Je rappelle que la Roumanie est un pays ami de la France, où la francophonie est très fortement implantée et où les entreprises françaises sont omniprésentes. Nous avons contribué à dissiper les malentendus et à rappeler que les liens qui unissent nos deux pays ne se sont nullement distendus. Pour autant, nous avons expliqué à nos interlocuteurs roumains que chacun devait écouter et comprendre l'autre.

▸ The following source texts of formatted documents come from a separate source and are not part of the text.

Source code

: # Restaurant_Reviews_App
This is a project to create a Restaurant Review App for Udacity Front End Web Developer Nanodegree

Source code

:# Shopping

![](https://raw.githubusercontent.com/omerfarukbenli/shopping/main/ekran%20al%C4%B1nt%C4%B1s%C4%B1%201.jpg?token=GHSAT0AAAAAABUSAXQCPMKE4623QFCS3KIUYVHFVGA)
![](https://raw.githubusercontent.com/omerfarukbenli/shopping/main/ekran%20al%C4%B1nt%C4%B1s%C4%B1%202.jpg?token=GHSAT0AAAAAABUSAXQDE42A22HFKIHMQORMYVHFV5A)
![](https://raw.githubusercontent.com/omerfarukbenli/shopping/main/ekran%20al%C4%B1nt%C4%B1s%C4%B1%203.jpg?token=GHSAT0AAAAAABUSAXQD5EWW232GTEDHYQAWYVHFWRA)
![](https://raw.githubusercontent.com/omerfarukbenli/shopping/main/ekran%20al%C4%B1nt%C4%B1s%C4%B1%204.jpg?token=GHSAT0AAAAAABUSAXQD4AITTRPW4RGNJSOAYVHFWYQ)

Les Européens convaincus que nous sommes ne doivent prendre aucun risque qui pourrait affaiblir la construction européenne. Il faut donc faire preuve de pédagogie afin que notre position, si elle est bien comprise par l'opinion publique française, le soit également par nos amis roumains. Les autorités de ce pays ont effectué de gros efforts pour répondre aux critères techniques qu'impose l'entrée dans l'espace Schengen. Néanmoins, la réussite de Schengen ne tient pas seulement dans la technique, elle repose aussi sur les hommes. Or la police des frontières de ces pays n'est pas prête à assumer aujourd'hui la responsabilité du contrôle des frontières de l'Europe. Il faut donc bien le faire comprendre aux autorités de la Roumanie et de la Bulgarie, afin de leur permettre de progresser le plus rapidement et le plus efficacement possible.

Dans la situation actuelle, les députés du Nouveau Centre, s'ils mesurent l'attente et les efforts consentis par nos partenaires roumains et bulgares en direction de l'adhésion à l'espace Schengen, n'en soutiennent pas moins la décision prise le 24 février dernier par le conseil « justice et affaires intérieures », considérant que, en matière de contrôle de nos frontières, nous ne saurions prendre aucun risque. C'est pourquoi nous voterons favorablement la proposition de résolution européenne qui nous a été présentée.